Variante du Yakovlev Yak-40
Yakovlev Yak-40 Yak-40MS
Remotorisation expérimentale réalisée par l'institut SibNIA de Novossibirsk : deux turboréacteurs à double flux Garrett/Honeywell TFE731 sur les pylônes latéraux et, à la place du moteur central, un groupe auxiliaire de puissance avec des carénages aérodynamiques là où se trouvaient la prise d'air et la tuyère. Il vola pour la première fois en novembre 2016. Le bureau Yakovlev déclina toute participation.
Histoire
Une initiative sans le constructeur
En 2012, l'institut de recherche aéronautique SibNIA, qui porte le nom de Tchapline et a son siège à Novossibirsk, entreprit de sa propre initiative la remotorisation d'un Yak-40. Le bureau Yakovlev, consulté, déclara ne pas être intéressé par un travail sur cet avion. L'institut poursuivit malgré tout : il disposait de cellules bon marché, d'un banc d'essais naturel sur son propre aérodrome et d'un argument simple — la Russie avait besoin d'un avion régional et n'en avait pas.
De trois moteurs à deux
Le travail se fit par étapes. On remplaça d'abord l'un des AI-25 par un Garrett TFE731, puis le deuxième. Une fois vérifié que la paire de moteurs occidentaux suffisait, le troisième moteur, celui enfoui dans le fuselage, fut déposé et remplacé par un groupe auxiliaire de puissance, avec des carénages qui obturèrent la prise d'air dorsale et la tuyère de queue. L'avion ainsi obtenu, bien plus propre à l'arrière et à la silhouette caractéristique du Yak-40 modifiée, reçut la désignation Yak-40MS et vola en novembre 2016.
Ce qu'il a démontré
Deux moteurs modernes à la place de trois anciens changent complètement l'économie de l'avion : moins de consommation, moins de bruit, moins d'entretien et une poussée disponible supérieure. Pour SibNIA, l'intérêt ne résidait pas dans la modernisation de la flotte existante, mais dans le fait de disposer d'un démonstrateur volant bon marché permettant d'essayer la configuration d'un futur avion régional russe.
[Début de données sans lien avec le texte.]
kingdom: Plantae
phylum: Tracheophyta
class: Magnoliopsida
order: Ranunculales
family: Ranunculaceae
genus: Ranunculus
Le point de départ d'un autre programme
Le bimoteur ne fut pas la fin du chemin, mais sa première étape. Sur cette même cellule, l'institut monta ensuite une aile entièrement en matériau composite et la transforma en démonstrateur de technologies STR-40DT, commandé par le ministère de l'Industrie et du Commerce. Le Yak-40MS est, en ce sens, le maillon qui relie un avion des années soixante à un programme de recherche du XXIe siècle.